Aniceto Porsisoca (born Carlos Álvarez Pineda) (24 February 1928 – 9 June 1993) was a Salvadoran comedian.

==Early life and education==
Porsisoca was born in Santa Ana, El Salvador. At age 14, he enrolled in the Escuela Normal de Maestros de San Salvador with the goal of becoming a teacher. After leaving school temporarily due to his father's death, Porsisoca eventually became a teacher.

==Career==
Early in his career, Porsisoca worked on radio as a comedic narrator alongside Paco Medina Funes.
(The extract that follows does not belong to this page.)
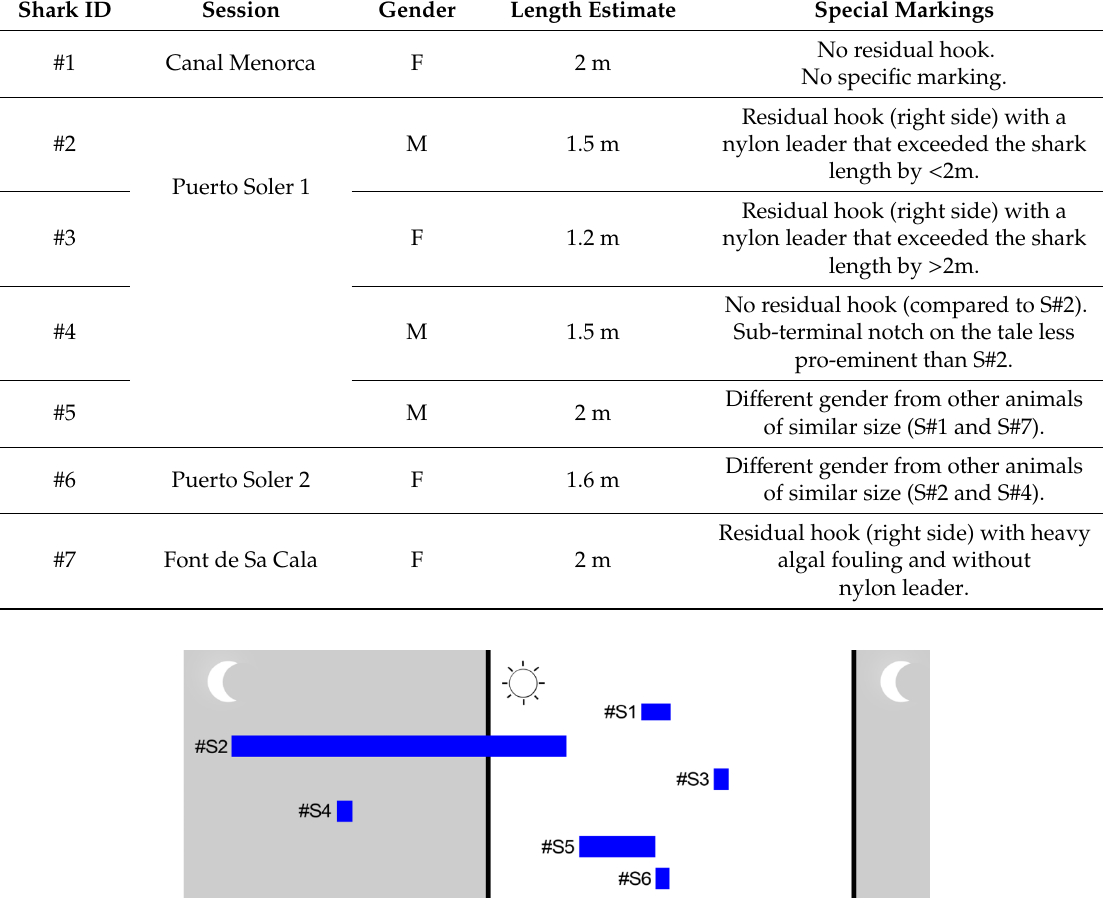
Table 2. Description of the sharks with discriminating parameters.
He also appeared on television shows, including Las Puntadas de Aniceto, in comic books and magazines.

Porsisoca was declared Hijo Meritísimo de El Salvador for his contributions to the national arts.

==Personal life==
Porsisoca was married to a woman that he referred to "La Peche" (The Skinny Woman) in his act. His dog's name was "Huracán". Porsisoca bragged that his dog was so obedient that he once urged the dog to attack someone by yelling "Huracán, ataque" (Attack, Huracán). In response, Huracán fell to the floor with a heart attack.

===Death===
He died on 6 June 1993, due to throat cancer.

==Quotations==
Aniceto contributed phrases to the Salvadorean vocabulary such as:
- "Uno de cipote es tonto" (One is dumb when young).
- "Esto no lo venden en la tienda de la esquina, solo Dios lo da," (They don't sell this at the corner store, only God can give it) which he would often say while tapping on his forehead and referring to his intelligence.
- "Yo te lo dije, Chele" (I told you, Whitey), referring to his comedy partner Paco Medina Funes (and later Rey "El Chele" Ávila), who played the straight man in the comedic duo.
- "El fisico me compromete" (My physical appearance gets me in trouble).